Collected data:
--

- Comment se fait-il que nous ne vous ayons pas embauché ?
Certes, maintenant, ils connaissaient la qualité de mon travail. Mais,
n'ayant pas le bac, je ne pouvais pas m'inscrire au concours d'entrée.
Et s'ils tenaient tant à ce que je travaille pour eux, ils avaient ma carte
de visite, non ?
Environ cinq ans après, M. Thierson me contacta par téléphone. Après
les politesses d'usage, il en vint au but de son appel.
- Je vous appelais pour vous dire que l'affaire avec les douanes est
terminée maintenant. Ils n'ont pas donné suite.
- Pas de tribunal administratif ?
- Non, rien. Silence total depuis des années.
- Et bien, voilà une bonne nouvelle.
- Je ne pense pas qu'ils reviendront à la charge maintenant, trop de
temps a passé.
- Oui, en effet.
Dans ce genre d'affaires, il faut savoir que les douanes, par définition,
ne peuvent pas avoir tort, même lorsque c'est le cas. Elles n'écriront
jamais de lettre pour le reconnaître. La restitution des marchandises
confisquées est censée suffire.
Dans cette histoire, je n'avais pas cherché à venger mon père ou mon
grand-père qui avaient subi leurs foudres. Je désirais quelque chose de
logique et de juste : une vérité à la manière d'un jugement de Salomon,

--

* _How to complete this task_
Update the listing from its first line through the line containing "Environ cinq ans", both included, by replacing "concours d'entrée" with "examen d'entrée" and changing nothing else. Reproduce only those lines.

* _Your response_
- Comment se fait-il que nous ne vous ayons pas embauché ?
Certes, maintenant, ils connaissaient la qualité de mon travail. Mais,
n'ayant pas le bac, je ne pouvais pas m'inscrire au examen d'entrée.
Et s'ils tenaient tant à ce que je travaille pour eux, ils avaient ma carte
de visite, non ?
Environ cinq ans après, M. Thierson me contacta par téléphone. Après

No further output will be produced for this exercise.